Here is the checklist for information gathering and configuration management controls:

  1. Minimum Information Principle Tests:
    • The application should provide minimum information, especially in warning messages. For example
      • The message should be “Invalid username and password” instead of “Invalid username” or “Your password should be 6 characters length”.
    • Not only the messages but also the message pages should provide the minimum information. A few bad examples are as follows:
    • Examine hidden fields carefully if they have sensitive data.
    • Examine responses of the application if they include the information about the technology used. There might be some headers into the responses like
      • X-Powered-By: ASP.NET
      • X-AspNet-Version: 2.0.50727
  2. Help pages:
    • Member-specific help pages have to be shown only for the registered users. These pages may contain sensitive data.
  3. SSL Usage:
    • Applications which have user interaction should serve over SSL.
    • Server SSL certificate has to be approved by a registered certificate authority.
    • The previous versions of SSL 3.1 and TLS 1.1 have known vulnerabilities, so to connect with previous versions shouldn’t be allowed by server.
  4. HTML comment lines:
    • Comment lines may contain sensitive data and should be checked carefully. For example, developer may put a credential inside the code for testing and he may comment out the credential info instead of deleting it before the application goes live.
  5. Restriction of server data:
    • Most of the time information about the server is given especially in the error pages (the pages with the response codes of 400s or 500s) which doesn’t comply with the minimum information principle.
    • Check if there are “server” headers in responses.
  6. Backup and forgotten files:
    • Developers want to backup the files before a major update. Because these kinds of files are created in development phase, they may contain critical information. Find out these files and examine it carefully.
  7. Management Console Access:
    • Examine if there are pages such as
      • Because these kinds of pages are high-privileged pages, they have to be scanned carefully.
    • Management consoles and the links to access them can be served in a different port. Try different port as well.

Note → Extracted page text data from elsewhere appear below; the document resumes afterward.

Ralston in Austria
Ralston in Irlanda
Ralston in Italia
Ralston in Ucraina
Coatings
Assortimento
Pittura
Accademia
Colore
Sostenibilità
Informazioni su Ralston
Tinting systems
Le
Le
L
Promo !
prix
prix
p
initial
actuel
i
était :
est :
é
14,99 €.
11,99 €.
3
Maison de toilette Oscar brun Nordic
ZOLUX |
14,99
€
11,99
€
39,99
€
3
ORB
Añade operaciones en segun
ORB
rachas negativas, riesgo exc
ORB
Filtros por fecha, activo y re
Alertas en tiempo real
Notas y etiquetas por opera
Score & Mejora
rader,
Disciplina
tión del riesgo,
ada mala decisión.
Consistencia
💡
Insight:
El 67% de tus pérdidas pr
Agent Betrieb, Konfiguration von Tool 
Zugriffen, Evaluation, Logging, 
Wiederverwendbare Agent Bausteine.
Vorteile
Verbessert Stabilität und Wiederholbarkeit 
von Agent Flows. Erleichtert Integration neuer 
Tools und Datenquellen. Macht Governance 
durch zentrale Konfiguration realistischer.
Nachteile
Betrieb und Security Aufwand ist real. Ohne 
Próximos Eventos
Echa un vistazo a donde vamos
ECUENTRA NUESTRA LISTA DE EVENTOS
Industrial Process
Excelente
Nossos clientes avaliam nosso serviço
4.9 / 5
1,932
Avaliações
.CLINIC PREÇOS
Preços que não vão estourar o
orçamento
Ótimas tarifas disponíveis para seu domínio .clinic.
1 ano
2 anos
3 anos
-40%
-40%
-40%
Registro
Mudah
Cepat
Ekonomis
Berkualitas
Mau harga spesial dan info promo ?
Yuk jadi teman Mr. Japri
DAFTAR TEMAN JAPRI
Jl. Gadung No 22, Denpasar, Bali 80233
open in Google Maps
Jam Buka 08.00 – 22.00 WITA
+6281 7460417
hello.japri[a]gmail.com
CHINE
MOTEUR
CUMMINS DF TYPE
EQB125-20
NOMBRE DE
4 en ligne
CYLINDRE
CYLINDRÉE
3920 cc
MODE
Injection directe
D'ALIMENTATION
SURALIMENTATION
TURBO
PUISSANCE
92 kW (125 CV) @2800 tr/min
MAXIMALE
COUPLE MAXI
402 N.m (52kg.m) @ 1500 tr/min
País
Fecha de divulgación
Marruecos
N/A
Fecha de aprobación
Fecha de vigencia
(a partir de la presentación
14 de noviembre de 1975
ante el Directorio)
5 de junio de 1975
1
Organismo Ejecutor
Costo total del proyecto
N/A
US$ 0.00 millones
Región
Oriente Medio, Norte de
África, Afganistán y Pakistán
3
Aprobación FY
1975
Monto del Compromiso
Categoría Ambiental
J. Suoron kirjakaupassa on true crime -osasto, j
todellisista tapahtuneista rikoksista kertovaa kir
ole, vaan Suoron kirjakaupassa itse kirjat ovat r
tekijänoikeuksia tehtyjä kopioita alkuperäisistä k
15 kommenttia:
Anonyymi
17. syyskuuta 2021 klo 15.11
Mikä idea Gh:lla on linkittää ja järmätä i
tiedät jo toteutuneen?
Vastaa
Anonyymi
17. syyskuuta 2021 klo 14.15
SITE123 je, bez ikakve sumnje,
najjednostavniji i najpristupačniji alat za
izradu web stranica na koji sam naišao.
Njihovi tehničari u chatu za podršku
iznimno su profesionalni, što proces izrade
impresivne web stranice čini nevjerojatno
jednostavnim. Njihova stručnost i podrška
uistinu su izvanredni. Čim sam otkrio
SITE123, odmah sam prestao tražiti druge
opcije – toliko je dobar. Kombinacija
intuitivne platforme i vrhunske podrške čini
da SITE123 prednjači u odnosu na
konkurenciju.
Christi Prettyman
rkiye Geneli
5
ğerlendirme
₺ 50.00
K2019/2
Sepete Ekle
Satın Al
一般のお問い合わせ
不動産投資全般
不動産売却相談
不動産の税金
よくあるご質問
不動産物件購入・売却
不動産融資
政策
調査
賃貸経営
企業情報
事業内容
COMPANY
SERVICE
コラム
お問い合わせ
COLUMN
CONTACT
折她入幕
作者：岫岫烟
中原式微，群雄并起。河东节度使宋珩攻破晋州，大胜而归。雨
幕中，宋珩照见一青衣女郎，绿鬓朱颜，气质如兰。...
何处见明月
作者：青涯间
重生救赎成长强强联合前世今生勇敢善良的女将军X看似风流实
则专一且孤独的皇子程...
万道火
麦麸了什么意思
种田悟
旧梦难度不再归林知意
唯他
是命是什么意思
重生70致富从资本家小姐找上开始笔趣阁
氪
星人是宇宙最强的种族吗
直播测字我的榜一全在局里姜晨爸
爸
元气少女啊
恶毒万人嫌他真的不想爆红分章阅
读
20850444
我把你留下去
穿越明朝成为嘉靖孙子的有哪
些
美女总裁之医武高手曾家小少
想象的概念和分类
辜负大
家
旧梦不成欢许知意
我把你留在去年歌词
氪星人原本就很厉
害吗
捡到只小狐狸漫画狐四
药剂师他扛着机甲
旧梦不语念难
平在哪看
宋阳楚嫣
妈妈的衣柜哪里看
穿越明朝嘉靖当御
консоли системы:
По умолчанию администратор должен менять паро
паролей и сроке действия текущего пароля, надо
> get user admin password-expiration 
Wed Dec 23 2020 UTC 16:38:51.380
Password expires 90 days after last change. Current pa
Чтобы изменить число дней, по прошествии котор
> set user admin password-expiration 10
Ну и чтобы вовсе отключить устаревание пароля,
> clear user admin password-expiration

  8. Supported HTTP methods and XST vulnerability:
    • There are different HTTP request methods such as ADD or UPDATE. These methods are dangerous for the application. Use OPTION method to find out the methods supported by the server. If the OPTIONS method restricted, use TELNET or automatic scanning tools to find out the supported methods.
  9. Known vulnerabilities:
    • Application server, programming language, frameworks, technologies should be searched according to their versions if there are known vulnerabilities for them. If there are, related component has to be updated immediately.
  10. Collecting emails:
    • Directly added email addresses are collected by automated tools to use in spam email lists. To avoid this, email addresses should be given in a different format such as “abc at gmail dot com”.